Adrenal Dysfunction – Is It Real?

2017-08-03T00:48:15+00:00 By |Adrenal Health|

So many women come to see me suffering from adrenal dysfunction. Symptoms include overwhelming fatigue, sleep disruptions, fuzzy thinking, irritability, inability to cope with stress, recurrent infections and low libido. Many women have seen one health care practitioner after another only to be told that there’s nothing that can be done to make them feel better. Sadly, many conventional practitioners don’t even acknowledge the possibility of adrenal dysfunction.

Adrenal fatigue is recognized in many parts of the world. Yet, here in the U.S. the conventional medical world still harbors much skepticism. Many physicians seem to want to point to other health issues before they accept adrenals role in the matter.

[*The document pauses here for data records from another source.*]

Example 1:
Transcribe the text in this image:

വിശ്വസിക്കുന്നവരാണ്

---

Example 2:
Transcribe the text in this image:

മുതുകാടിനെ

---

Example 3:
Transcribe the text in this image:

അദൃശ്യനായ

Hypothyroidism, depression and fibromyalgia can all exhibit similar symptoms to adrenal dysfunction.

Testing for Adrenal Dysfunction

Many conventional doctors use testing that looks only at the very extremes of adrenal imbalance:

  • Cushing’s syndrome – when the body produces excessive levels of cortisol.
  • Addison’s disease – occurs when cortisol production is deficient.

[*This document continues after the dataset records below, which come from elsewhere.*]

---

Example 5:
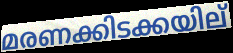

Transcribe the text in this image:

മരണക്കിടക്കയില്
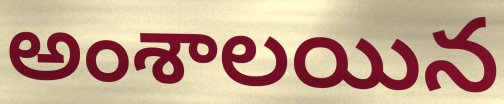
అంశాలయిన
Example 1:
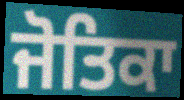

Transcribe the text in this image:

ਜੋਤਿਕਾ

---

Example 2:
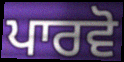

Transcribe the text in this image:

ਪਾਰਵੋ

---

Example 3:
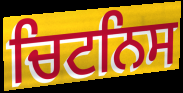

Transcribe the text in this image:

ਚਿਟਨਿਸ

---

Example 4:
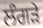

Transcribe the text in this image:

ਲੰਗੜੇ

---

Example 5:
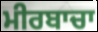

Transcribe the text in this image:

ਮੀਰਬਾਚਾ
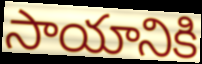
సాయానికి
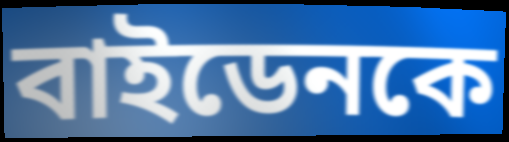
বাইডেনকে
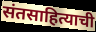
संतसाहित्याची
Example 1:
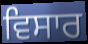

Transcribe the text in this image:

ਵਿਸਾਰ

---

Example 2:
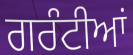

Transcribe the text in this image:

ਗਰੰਟੀਆਂ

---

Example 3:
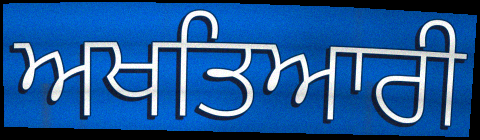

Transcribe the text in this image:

ਅਖਤਿਆਰੀ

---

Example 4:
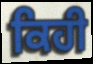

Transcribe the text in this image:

ਕਿਹੀ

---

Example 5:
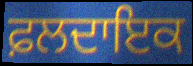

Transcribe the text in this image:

ਫ਼ਲਦਾਇਕ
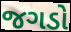
જગડો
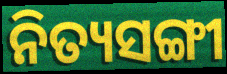
ନିତ୍ୟସଙ୍ଗୀ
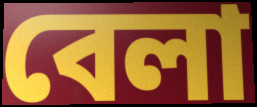
বেলা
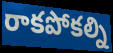
రాకపోకల్ని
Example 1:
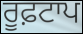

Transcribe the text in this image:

ਰੂਫ਼ਟਾਪ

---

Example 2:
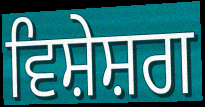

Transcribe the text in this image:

ਵਿਸ਼ੇਸ਼ਗ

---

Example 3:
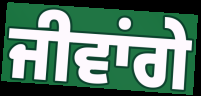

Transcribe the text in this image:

ਜੀਵਾਂਗੇ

These two extremes both require immediate medical intervention.

Unfortunately, if your test results fall within the “normal” range – even if you are very close to being outside it – you will probably be told your adrenal function is normal. The sad part is sometimes credence isn’t given to the way a patient feels, which can be a strong indicator of what is really going on.

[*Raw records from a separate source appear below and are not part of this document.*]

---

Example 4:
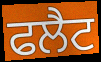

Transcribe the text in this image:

ਫਲੈਟ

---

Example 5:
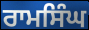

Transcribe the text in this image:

ਰਾਮਸਿੰਘ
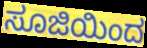
ಸೂಜಿಯಿಂದ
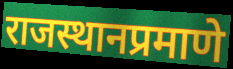
राजस्थानप्रमाणे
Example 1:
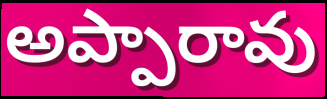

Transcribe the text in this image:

అప్పారావు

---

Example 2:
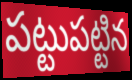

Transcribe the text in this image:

పట్టుపట్టిన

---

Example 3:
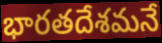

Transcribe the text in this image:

భారతదేశమనే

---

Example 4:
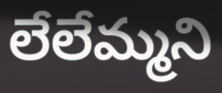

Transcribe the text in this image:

లేలేమ్మని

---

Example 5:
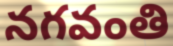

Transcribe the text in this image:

నగవంతి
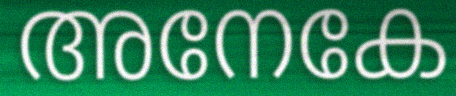
അനേകേ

In my practice, I find that saliva tests are the most accurate way to evaluate adrenal function. Women who come to me with symptoms of adrenal imbalance are tested. The tests evaluate cortisol and DHEA levels along with other metabolic tests to ensure no other major health concerns are present.

Out of the thousands of patients seen in a year at our clinic, 25 percent or less have cortisol levels which are consistent with healthy adrenal function. A resounding 75 percent or more have impaired function.